Kalm: Make sure you have enough people to maintain it. When you have many corporate developers doing the enterprise stuff and thousands of people across the world doing the open source side, a couple people aren’t going to work when it comes to staying on top of the maintenance. Even though you have a CI/CD platform, there are enhancements, security and patches that have to be done. And if you have a new project come along, that pipeline will need to be developed as well.

“If I can have a pipeline that has two working parts compared to 20, that’s what I’m going to do. The fewer moving parts you have, the fewer are going to break.”

I’d also recommend the “KISS” strategy: Keep it simple, stupid.

When you have a CI system, the pipeline is a lot like a magnet — you drag the pipeline along and things stick to it.

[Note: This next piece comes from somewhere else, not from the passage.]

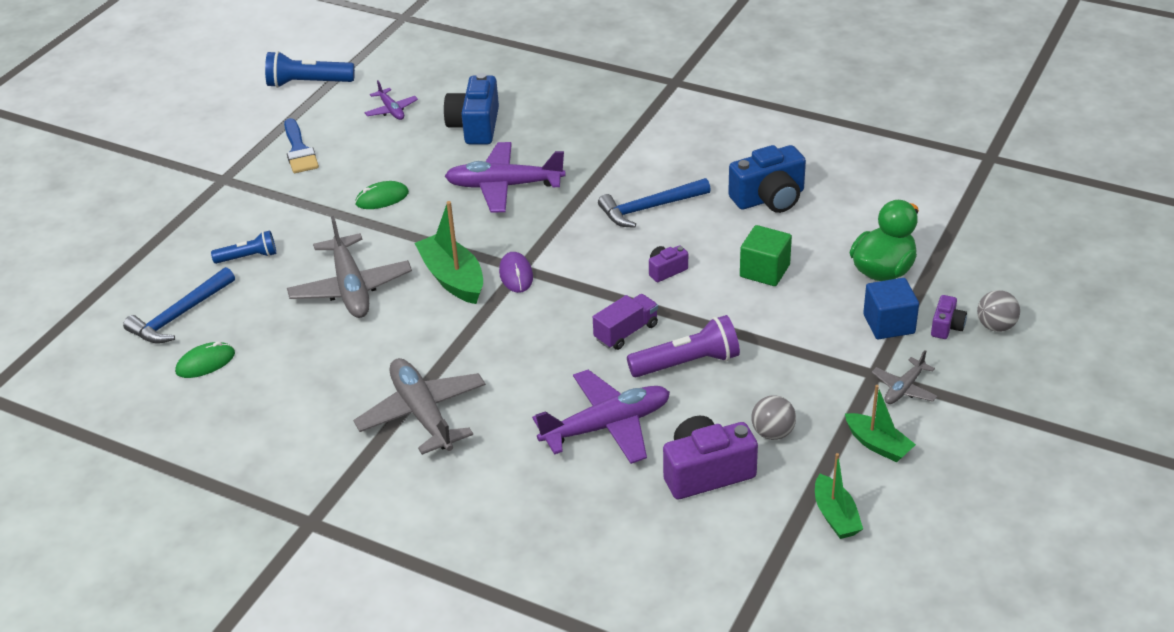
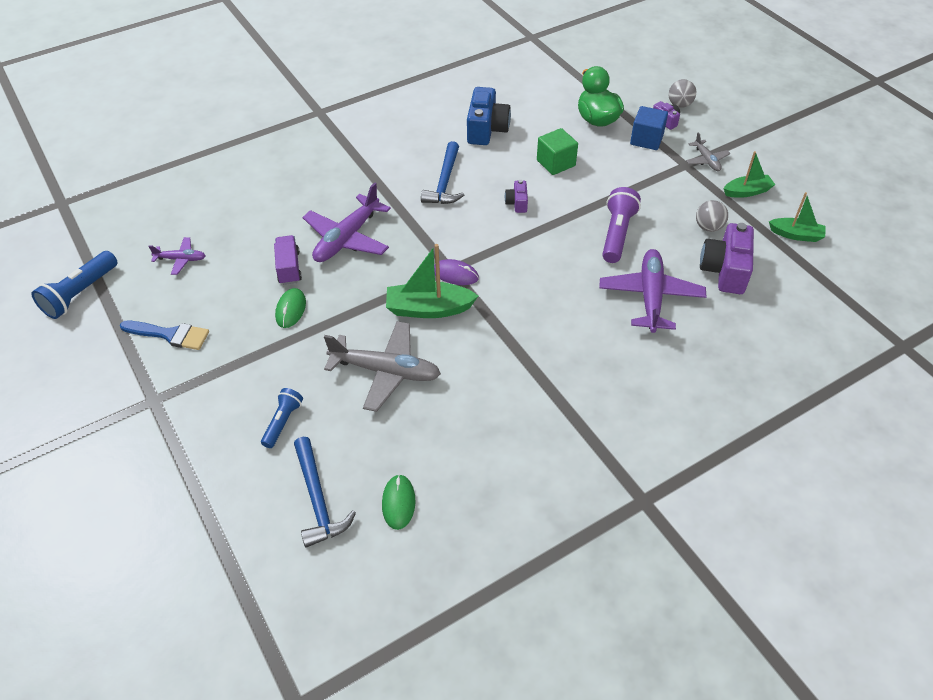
camera: 60 degrees left, 10 degrees up
(422, 414) = (568, 386): grey plane -> none
(475, 126) = (257, 223): blue camera -> none
(626, 332) = (564, 248): purple truck -> purple truck (289, 268)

And then they become part of it, and then you have to fix it, and you have to maintain it, and you have to troubleshoot it. So if I can have a pipeline that has two working parts compared to 20, that’s what I’m going to do. The fewer moving parts you have, the fewer are going to break.

Horev: As you build the pipeline, think of everything you do as if you may have to run it in parallel someday. From the start, think about the pipelines being scalable and allow for parallel growth. Because if everything is successful, you are going to need it.

To illustrate this simply: When the pipelines are running, there’s got to be something handling them. Usually it’s called a worker or a runner — some kind of container or a server — which actually does the jobs the pipeline has to do, whether that’s uploading the code somewhere or running tests. It’s very easy as you build the pipeline to assume there’s only one of these runners or workers, but you’re not thinking about running one pipeline under another in the future.

Then, you have to make sure no one is stepping on each other’s toes. We have an automated process that writes release notes into a file. But if you have two runners running at the same time, and they both are trying to read and modify the same release notes file at the same time, you’re just going to have a big mess.

Conger: It’s really valuable to start simple and get some quick wins, especially if you’re a newcomer to the CI/CD space. You want to be able to prove a little bit of value as quickly as possible and show other developers and management that the pipeline will increase the velocity of your team. Once you have that foothold in place, a lot of shops find it accelerates really quickly and becomes an indispensable tool.

It’s also really valuable for all of the developers to have a part in creating your CI/CD process — to understand it and be able to fix or improve it as time goes on. They’re the ones that benefit from it. They’re the ones who understand the intricacies of how their code works.